_WORK TO BE COMPLETED_.
Where a line of the data holds the word "format", copy that line.

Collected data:

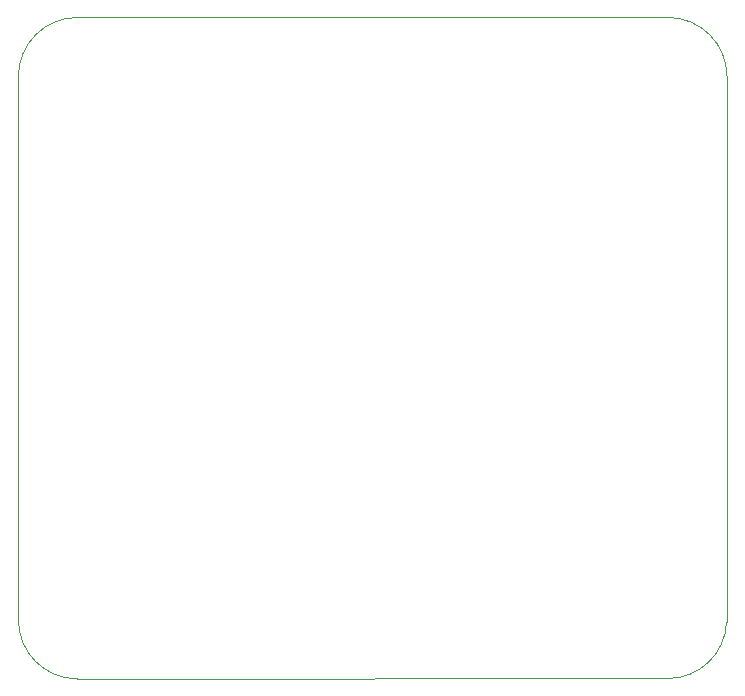
<source format=gbr>
%TF.GenerationSoftware,KiCad,Pcbnew,8.0.1*%
%TF.CreationDate,2024-05-01T14:41:20+05:45*%
%TF.ProjectId,STM32F4_Breakout_REV2,53544d33-3246-4345-9f42-7265616b6f75,rev?*%
%TF.SameCoordinates,Original*%
%TF.FileFunction,Profile,NP*%
%FSLAX46Y46*%
G04 Gerber Fmt 4.6, Leading zero omitted, Abs format (unit mm)*
G04 Created by KiCad (PCBNEW 8.0.1) date 2024-05-01 14:41:20*
%MOMM*%
%LPD*%
G01*
G04 APERTURE LIST*
%TA.AperFunction,Profile*%
%ADD10C,0.100000*%
%TD*%
G04 APERTURE END LIST*
D10*
X54000000Y-32000000D02*
X104000000Y-32000000D01*
X49000000Y-37000000D02*
G75*
G02*
X54000000Y-32000000I5000000J0D01*
G01*
X49000000Y-37000000D02*
X49000000Y-83000000D01*
X108965998Y-83198000D02*
G75*
G02*
X104000000Y-87969944I-4965998J198000D01*
G01*
X109000000Y-37000000D02*
X108966000Y-83198000D01*
X104000000Y-32000000D02*
G75*
G02*
X109000000Y-37000000I0J-5000000D01*
G01*
X54000000Y-88000000D02*
G75*
G02*
X49000000Y-83000000I0J5000000D01*
G01*
X104000000Y-87969945D02*
X54000000Y-88000000D01*
M02*

</source>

_SOLUTION FOR THIS PROBLEM_.
<source format=gbr>
G04 Gerber Fmt 4.6, Leading zero omitted, Abs format (unit mm)*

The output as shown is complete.